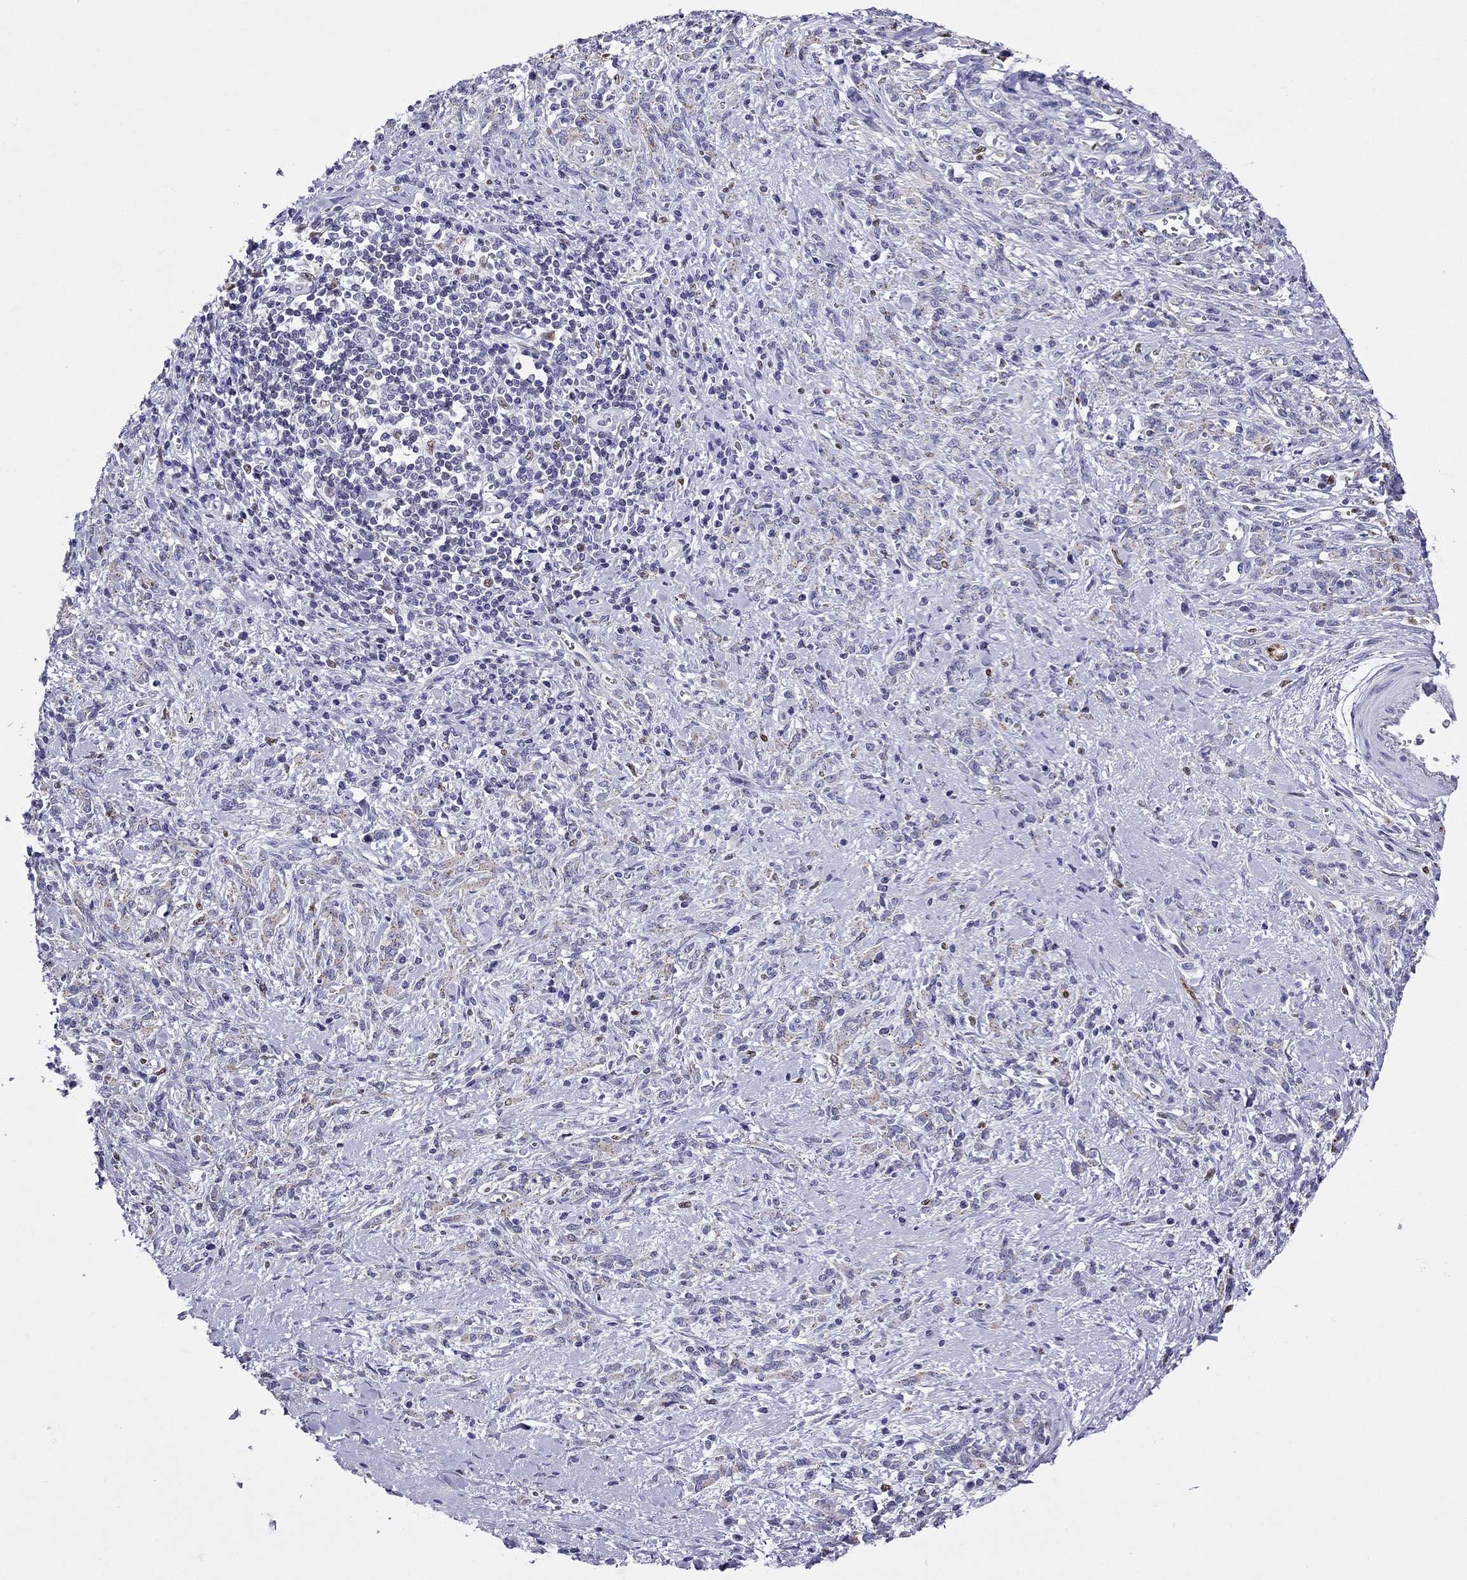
{"staining": {"intensity": "weak", "quantity": ">75%", "location": "cytoplasmic/membranous"}, "tissue": "stomach cancer", "cell_type": "Tumor cells", "image_type": "cancer", "snomed": [{"axis": "morphology", "description": "Adenocarcinoma, NOS"}, {"axis": "topography", "description": "Stomach"}], "caption": "Brown immunohistochemical staining in human stomach adenocarcinoma exhibits weak cytoplasmic/membranous expression in about >75% of tumor cells. The staining is performed using DAB brown chromogen to label protein expression. The nuclei are counter-stained blue using hematoxylin.", "gene": "MPZ", "patient": {"sex": "female", "age": 57}}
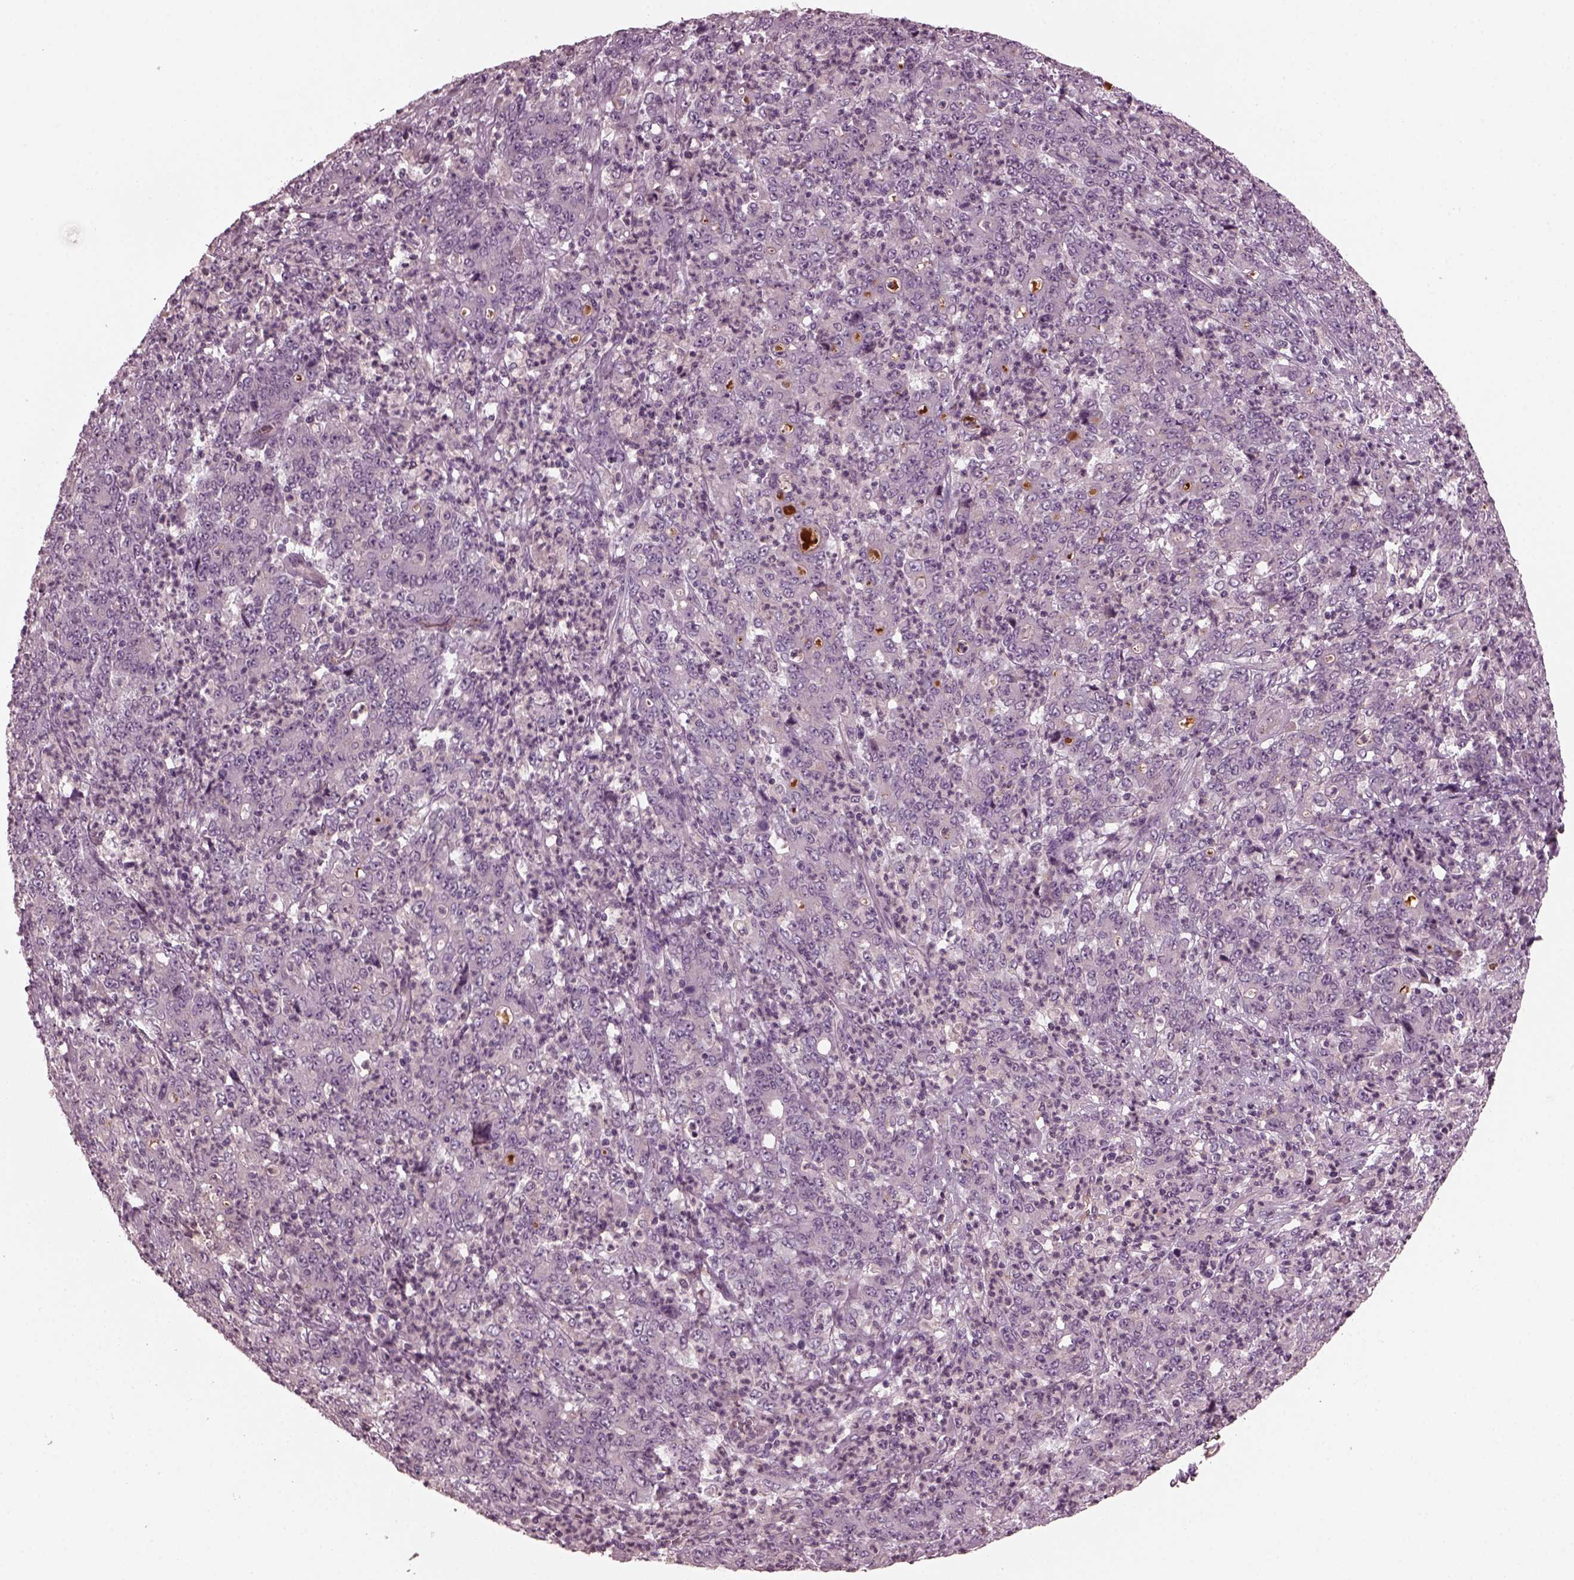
{"staining": {"intensity": "negative", "quantity": "none", "location": "none"}, "tissue": "stomach cancer", "cell_type": "Tumor cells", "image_type": "cancer", "snomed": [{"axis": "morphology", "description": "Adenocarcinoma, NOS"}, {"axis": "topography", "description": "Stomach, lower"}], "caption": "High magnification brightfield microscopy of stomach adenocarcinoma stained with DAB (brown) and counterstained with hematoxylin (blue): tumor cells show no significant positivity.", "gene": "PORCN", "patient": {"sex": "female", "age": 71}}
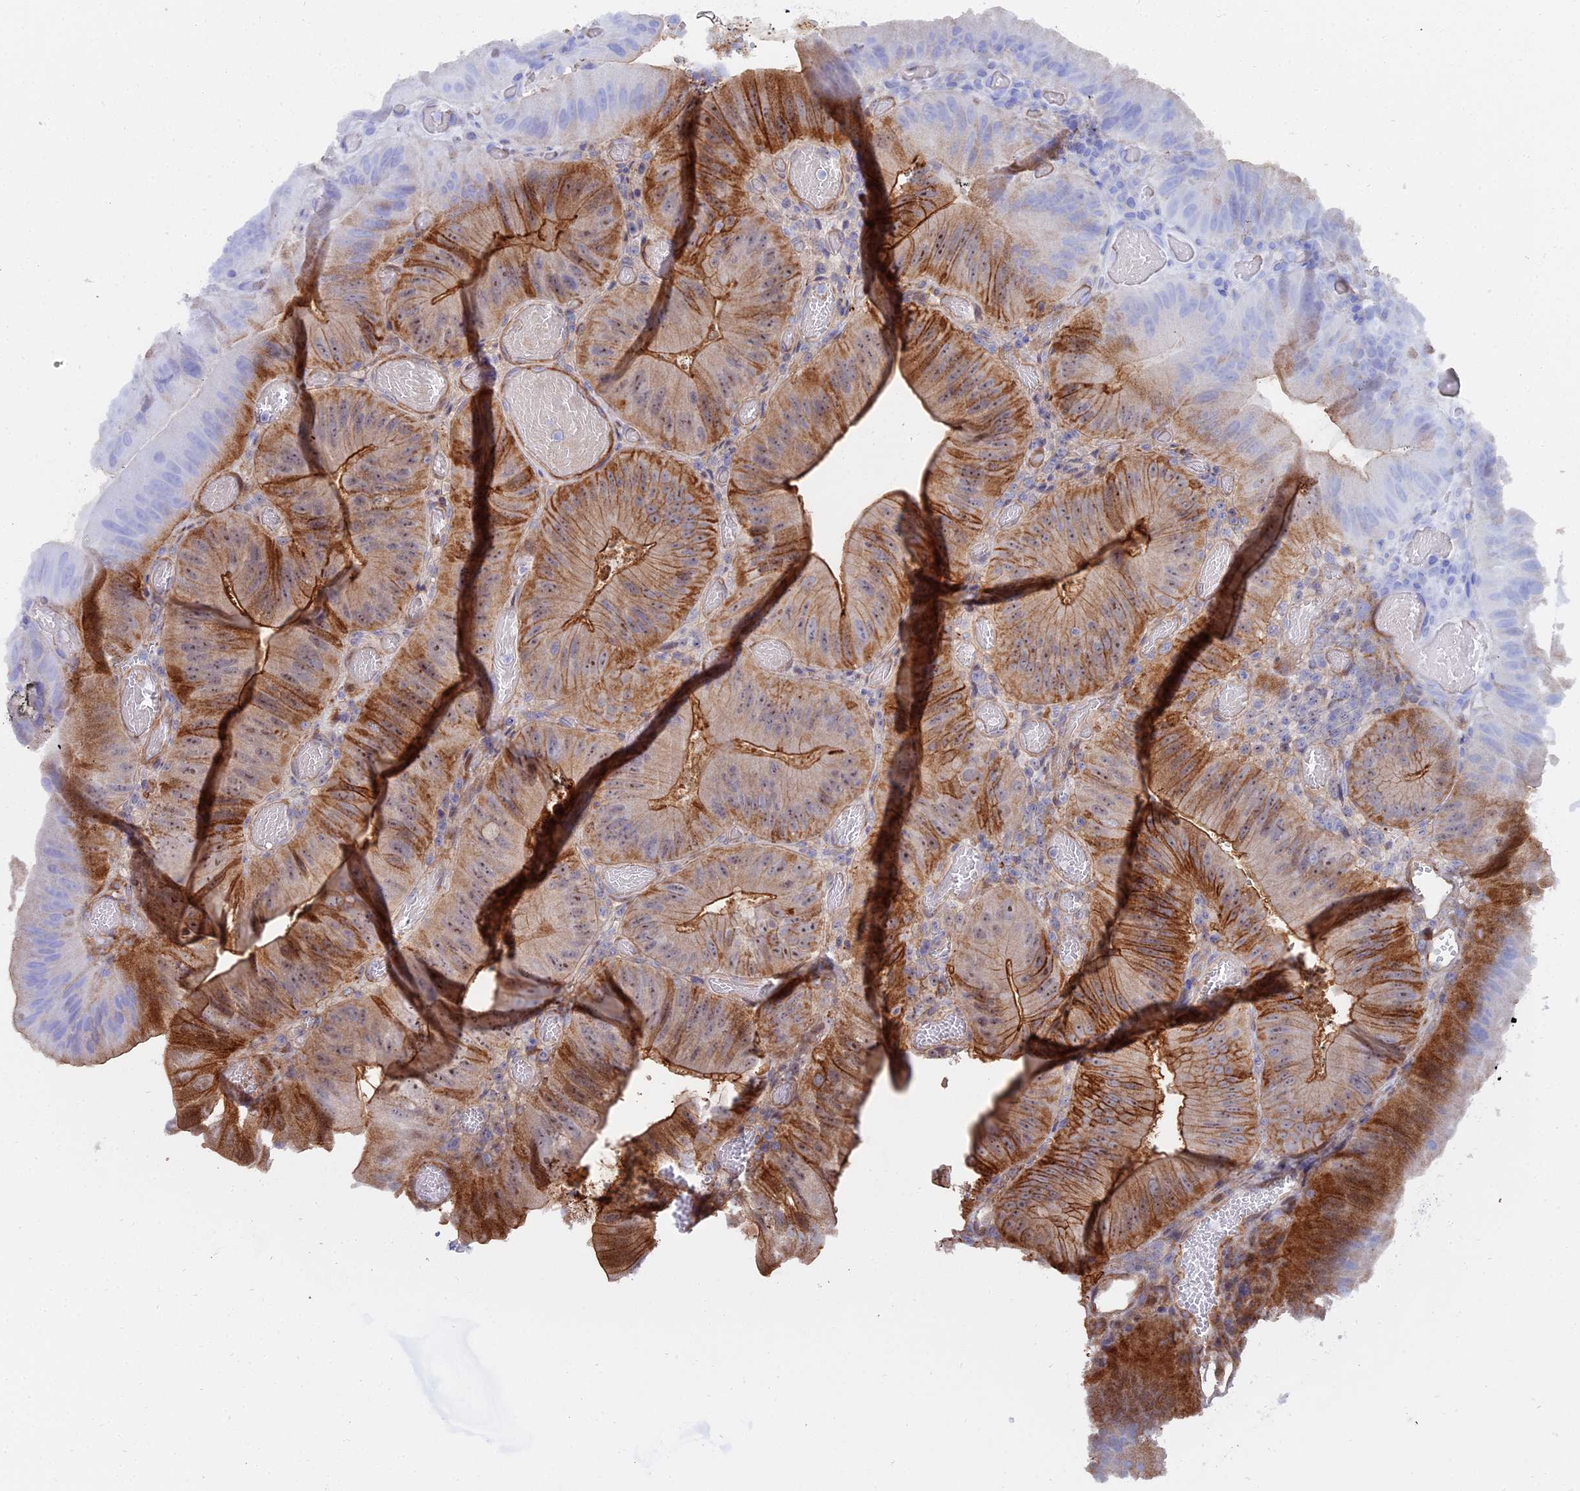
{"staining": {"intensity": "moderate", "quantity": "25%-75%", "location": "cytoplasmic/membranous,nuclear"}, "tissue": "colorectal cancer", "cell_type": "Tumor cells", "image_type": "cancer", "snomed": [{"axis": "morphology", "description": "Adenocarcinoma, NOS"}, {"axis": "topography", "description": "Colon"}], "caption": "This is an image of immunohistochemistry staining of colorectal cancer, which shows moderate expression in the cytoplasmic/membranous and nuclear of tumor cells.", "gene": "TRIM43B", "patient": {"sex": "female", "age": 43}}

● **PROBLEM STATEMENT**
Without copying any picture, repeat the full listing above word for word.

● **TASK ANSWER**
{"staining": {"intensity": "weak", "quantity": ">75%", "location": "cytoplasmic/membranous"}, "tissue": "stomach cancer", "cell_type": "Tumor cells", "image_type": "cancer", "snomed": [{"axis": "morphology", "description": "Adenocarcinoma, NOS"}, {"axis": "topography", "description": "Stomach"}], "caption": "Brown immunohistochemical staining in human stomach adenocarcinoma exhibits weak cytoplasmic/membranous expression in about >75% of tumor cells. The staining is performed using DAB brown chromogen to label protein expression. The nuclei are counter-stained blue using hematoxylin.", "gene": "MPZ", "patient": {"sex": "female", "age": 57}}
{"staining": {"intensity": "negative", "quantity": "none", "location": "none"}, "tissue": "stomach cancer", "cell_type": "Tumor cells", "image_type": "cancer", "snomed": [{"axis": "morphology", "description": "Adenocarcinoma, NOS"}, {"axis": "topography", "description": "Stomach, lower"}], "caption": "High magnification brightfield microscopy of stomach adenocarcinoma stained with DAB (brown) and counterstained with hematoxylin (blue): tumor cells show no significant positivity.", "gene": "PORCN", "patient": {"sex": "female", "age": 71}}
{"staining": {"intensity": "moderate", "quantity": "25%-75%", "location": "cytoplasmic/membranous,nuclear"}, "tissue": "colorectal cancer", "cell_type": "Tumor cells", "image_type": "cancer", "snomed": [{"axis": "morphology", "description": "Adenocarcinoma, NOS"}, {"axis": "topography", "description": "Colon"}], "caption": "This is an image of immunohistochemistry staining of colorectal cancer, which shows moderate expression in the cytoplasmic/membranous and nuclear of tumor cells.", "gene": "TRIM43B", "patient": {"sex": "female", "age": 43}}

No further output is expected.